REQUEST 1: Rewrite the entries from their first line up to and including the line with "Terima kasih atas kunjungan Anda.", changing "Recent Tech News" to "Latest Tech News" and leaving everything else the same.

EXTRACTED TEXT:
=== Section Start ===

The Respondent submits that it did not register the domain name in bad faith and has not targeted the Complainant because it was not aware of the Complainant or the Complainant’s trademark. The Respondent contends that it registered the domain name in good faith and that it considered the domain name to be made up of generic, common words. Respondent also relies on laches, based on the Complainant’s delay in commencing this proceeding for a period exceeding five years from the date the domain name was registered.
6. Discussion and Findings
According to paragraph 4(a) of the Policy, in order to succeed, the Complainant must establish each of the following elements:
(i) The disputed domain name is identical or confusingly similar to the trademark or service mark in which the Complainant has rights;
(ii) The Respondent has no rights or legitimate interest in respect of the domain name; and
(iii) The domain name has been registered and is being used in bad faith.
A. Identical or Confusingly Similar
The Panel finds that the Complainant does have trademark rights in the mark WORLD-CLASS FIREWORKS Design by virtue of U.S. Trademark Registration No. 2,781,351.
The Panel further finds that the domain name <worldclassfireworks.com> is confusingly similar to the Complainant’s trademark WORLD-CLASS FIREWORKS, as the principal textual elements are the same, except for the deletion of the hyphen between the words ”world” and “class”. The deletion of the hyphen does not serve to distinguish the domain name from the Complainant’s trademark, for purposes of the analysis under Paragraph 4(a)(i).
Accordingly, the Panel finds that the Complainant has satisfied the requirement under paragraph 4(a)(i) of the Policy.

=== Section End ===

INFORMATION:
=== Section Start ===

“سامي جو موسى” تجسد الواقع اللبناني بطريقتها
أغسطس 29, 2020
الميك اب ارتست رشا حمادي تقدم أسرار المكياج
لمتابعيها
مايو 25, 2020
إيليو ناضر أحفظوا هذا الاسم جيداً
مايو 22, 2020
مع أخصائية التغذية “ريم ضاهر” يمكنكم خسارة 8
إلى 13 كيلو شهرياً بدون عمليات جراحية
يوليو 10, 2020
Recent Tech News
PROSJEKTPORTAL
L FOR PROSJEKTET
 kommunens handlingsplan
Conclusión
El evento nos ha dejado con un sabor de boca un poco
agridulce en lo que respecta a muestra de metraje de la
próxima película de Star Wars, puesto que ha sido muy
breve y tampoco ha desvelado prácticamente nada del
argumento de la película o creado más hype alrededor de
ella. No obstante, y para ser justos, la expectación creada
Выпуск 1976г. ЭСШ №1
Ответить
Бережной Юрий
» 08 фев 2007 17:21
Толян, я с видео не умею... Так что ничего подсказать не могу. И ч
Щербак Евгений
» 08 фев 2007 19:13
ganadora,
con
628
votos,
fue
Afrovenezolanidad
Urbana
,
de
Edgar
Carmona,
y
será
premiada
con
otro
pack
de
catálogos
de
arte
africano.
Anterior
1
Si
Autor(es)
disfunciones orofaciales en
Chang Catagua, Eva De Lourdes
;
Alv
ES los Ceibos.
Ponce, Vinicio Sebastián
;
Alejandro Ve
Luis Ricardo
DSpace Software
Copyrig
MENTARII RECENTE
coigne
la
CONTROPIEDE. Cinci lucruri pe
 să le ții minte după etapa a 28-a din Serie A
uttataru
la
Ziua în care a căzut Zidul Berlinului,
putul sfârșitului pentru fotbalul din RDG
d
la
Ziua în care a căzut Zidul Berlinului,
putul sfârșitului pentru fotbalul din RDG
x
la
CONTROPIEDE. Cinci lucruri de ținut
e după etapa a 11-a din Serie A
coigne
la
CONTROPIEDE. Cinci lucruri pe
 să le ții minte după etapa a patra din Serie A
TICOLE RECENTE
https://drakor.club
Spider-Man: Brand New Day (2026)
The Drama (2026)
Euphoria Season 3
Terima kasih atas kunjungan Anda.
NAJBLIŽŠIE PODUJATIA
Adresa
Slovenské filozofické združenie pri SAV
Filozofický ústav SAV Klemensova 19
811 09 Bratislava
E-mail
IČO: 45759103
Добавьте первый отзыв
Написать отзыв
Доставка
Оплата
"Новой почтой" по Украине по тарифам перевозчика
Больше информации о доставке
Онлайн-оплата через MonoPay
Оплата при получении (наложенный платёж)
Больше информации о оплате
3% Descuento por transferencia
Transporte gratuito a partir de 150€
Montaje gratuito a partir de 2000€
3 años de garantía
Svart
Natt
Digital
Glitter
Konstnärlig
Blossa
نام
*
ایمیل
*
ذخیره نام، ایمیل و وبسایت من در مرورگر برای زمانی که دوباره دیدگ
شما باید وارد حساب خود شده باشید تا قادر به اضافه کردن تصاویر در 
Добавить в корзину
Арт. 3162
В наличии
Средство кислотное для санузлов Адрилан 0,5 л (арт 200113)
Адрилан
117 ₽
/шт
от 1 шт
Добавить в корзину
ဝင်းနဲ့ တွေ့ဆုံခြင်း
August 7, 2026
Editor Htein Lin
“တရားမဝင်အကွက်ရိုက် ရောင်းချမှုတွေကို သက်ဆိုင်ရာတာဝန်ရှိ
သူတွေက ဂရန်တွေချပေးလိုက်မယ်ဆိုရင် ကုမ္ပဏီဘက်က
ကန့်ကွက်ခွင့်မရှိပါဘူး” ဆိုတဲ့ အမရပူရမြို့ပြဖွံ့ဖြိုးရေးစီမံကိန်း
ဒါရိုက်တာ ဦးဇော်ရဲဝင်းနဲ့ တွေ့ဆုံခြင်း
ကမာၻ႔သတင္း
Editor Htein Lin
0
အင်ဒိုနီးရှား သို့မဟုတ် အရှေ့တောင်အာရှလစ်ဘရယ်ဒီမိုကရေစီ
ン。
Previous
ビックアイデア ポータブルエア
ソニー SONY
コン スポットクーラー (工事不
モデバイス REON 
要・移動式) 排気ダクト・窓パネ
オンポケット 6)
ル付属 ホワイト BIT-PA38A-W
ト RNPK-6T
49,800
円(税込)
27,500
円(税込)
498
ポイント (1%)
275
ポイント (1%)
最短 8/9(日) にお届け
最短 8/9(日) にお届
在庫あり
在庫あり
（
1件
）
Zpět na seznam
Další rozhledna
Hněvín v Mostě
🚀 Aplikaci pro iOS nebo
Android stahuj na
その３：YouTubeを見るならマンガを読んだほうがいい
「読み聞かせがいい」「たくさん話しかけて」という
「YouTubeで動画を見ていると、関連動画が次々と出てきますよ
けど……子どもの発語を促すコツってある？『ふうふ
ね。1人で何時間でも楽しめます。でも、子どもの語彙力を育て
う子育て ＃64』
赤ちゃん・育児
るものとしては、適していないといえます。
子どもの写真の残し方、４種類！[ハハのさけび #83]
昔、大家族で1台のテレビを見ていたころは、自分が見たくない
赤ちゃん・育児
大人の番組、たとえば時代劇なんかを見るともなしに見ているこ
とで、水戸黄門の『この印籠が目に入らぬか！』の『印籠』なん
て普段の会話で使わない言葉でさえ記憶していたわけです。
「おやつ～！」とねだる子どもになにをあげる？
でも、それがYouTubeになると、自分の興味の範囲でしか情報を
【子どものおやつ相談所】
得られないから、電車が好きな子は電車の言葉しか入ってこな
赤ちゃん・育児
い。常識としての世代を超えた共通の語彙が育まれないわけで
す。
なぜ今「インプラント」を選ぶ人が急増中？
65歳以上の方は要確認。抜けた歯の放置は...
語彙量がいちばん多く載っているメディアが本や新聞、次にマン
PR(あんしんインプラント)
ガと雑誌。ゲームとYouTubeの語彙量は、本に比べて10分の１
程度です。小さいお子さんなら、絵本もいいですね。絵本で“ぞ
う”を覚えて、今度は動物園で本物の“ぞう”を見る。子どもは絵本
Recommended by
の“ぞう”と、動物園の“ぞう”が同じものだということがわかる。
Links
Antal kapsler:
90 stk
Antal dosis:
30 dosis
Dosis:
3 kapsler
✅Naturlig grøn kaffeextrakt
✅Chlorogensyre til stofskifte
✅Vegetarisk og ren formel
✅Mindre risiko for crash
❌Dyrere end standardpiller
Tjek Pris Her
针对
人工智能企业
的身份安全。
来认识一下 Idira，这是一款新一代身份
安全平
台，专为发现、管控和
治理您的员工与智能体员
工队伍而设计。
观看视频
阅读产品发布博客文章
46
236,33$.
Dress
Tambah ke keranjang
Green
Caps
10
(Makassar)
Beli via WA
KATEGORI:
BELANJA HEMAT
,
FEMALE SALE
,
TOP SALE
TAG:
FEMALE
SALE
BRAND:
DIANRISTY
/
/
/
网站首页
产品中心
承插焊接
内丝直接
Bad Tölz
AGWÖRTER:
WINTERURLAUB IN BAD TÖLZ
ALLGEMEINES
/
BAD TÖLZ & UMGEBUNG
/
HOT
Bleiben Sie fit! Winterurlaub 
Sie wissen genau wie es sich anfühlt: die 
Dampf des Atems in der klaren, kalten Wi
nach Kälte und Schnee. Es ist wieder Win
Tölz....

=== Section End ===

REQUEST 2: Print the passage of the domain name dispute excerpt from "A. Identical or" up to and including "Registration No. 2,781,351.", word for word.

EXERCISE RESPONSE 1:
“سامي جو موسى” تجسد الواقع اللبناني بطريقتها
أغسطس 29, 2020
الميك اب ارتست رشا حمادي تقدم أسرار المكياج
لمتابعيها
مايو 25, 2020
إيليو ناضر أحفظوا هذا الاسم جيداً
مايو 22, 2020
مع أخصائية التغذية “ريم ضاهر” يمكنكم خسارة 8
إلى 13 كيلو شهرياً بدون عمليات جراحية
يوليو 10, 2020
Latest Tech News
PROSJEKTPORTAL
L FOR PROSJEKTET
 kommunens handlingsplan
Conclusión
El evento nos ha dejado con un sabor de boca un poco
agridulce en lo que respecta a muestra de metraje de la
próxima película de Star Wars, puesto que ha sido muy
breve y tampoco ha desvelado prácticamente nada del
argumento de la película o creado más hype alrededor de
ella. No obstante, y para ser justos, la expectación creada
Выпуск 1976г. ЭСШ №1
Ответить
Бережной Юрий
» 08 фев 2007 17:21
Толян, я с видео не умею... Так что ничего подсказать не могу. И ч
Щербак Евгений
» 08 фев 2007 19:13
ganadora,
con
628
votos,
fue
Afrovenezolanidad
Urbana
,
de
Edgar
Carmona,
y
será
premiada
con
otro
pack
de
catálogos
de
arte
africano.
Anterior
1
Si
Autor(es)
disfunciones orofaciales en
Chang Catagua, Eva De Lourdes
;
Alv
ES los Ceibos.
Ponce, Vinicio Sebastián
;
Alejandro Ve
Luis Ricardo
DSpace Software
Copyrig
MENTARII RECENTE
coigne
la
CONTROPIEDE. Cinci lucruri pe
 să le ții minte după etapa a 28-a din Serie A
uttataru
la
Ziua în care a căzut Zidul Berlinului,
putul sfârșitului pentru fotbalul din RDG
d
la
Ziua în care a căzut Zidul Berlinului,
putul sfârșitului pentru fotbalul din RDG
x
la
CONTROPIEDE. Cinci lucruri de ținut
e după etapa a 11-a din Serie A
coigne
la
CONTROPIEDE. Cinci lucruri pe
 să le ții minte după etapa a patra din Serie A
TICOLE RECENTE
https://drakor.club
Spider-Man: Brand New Day (2026)
The Drama (2026)
Euphoria Season 3
Terima kasih atas kunjungan Anda.

EXERCISE RESPONSE 2:
A. Identical or Confusingly Similar
The Panel finds that the Complainant does have trademark rights in the mark WORLD-CLASS FIREWORKS Design by virtue of U.S. Trademark Registration No. 2,781,351.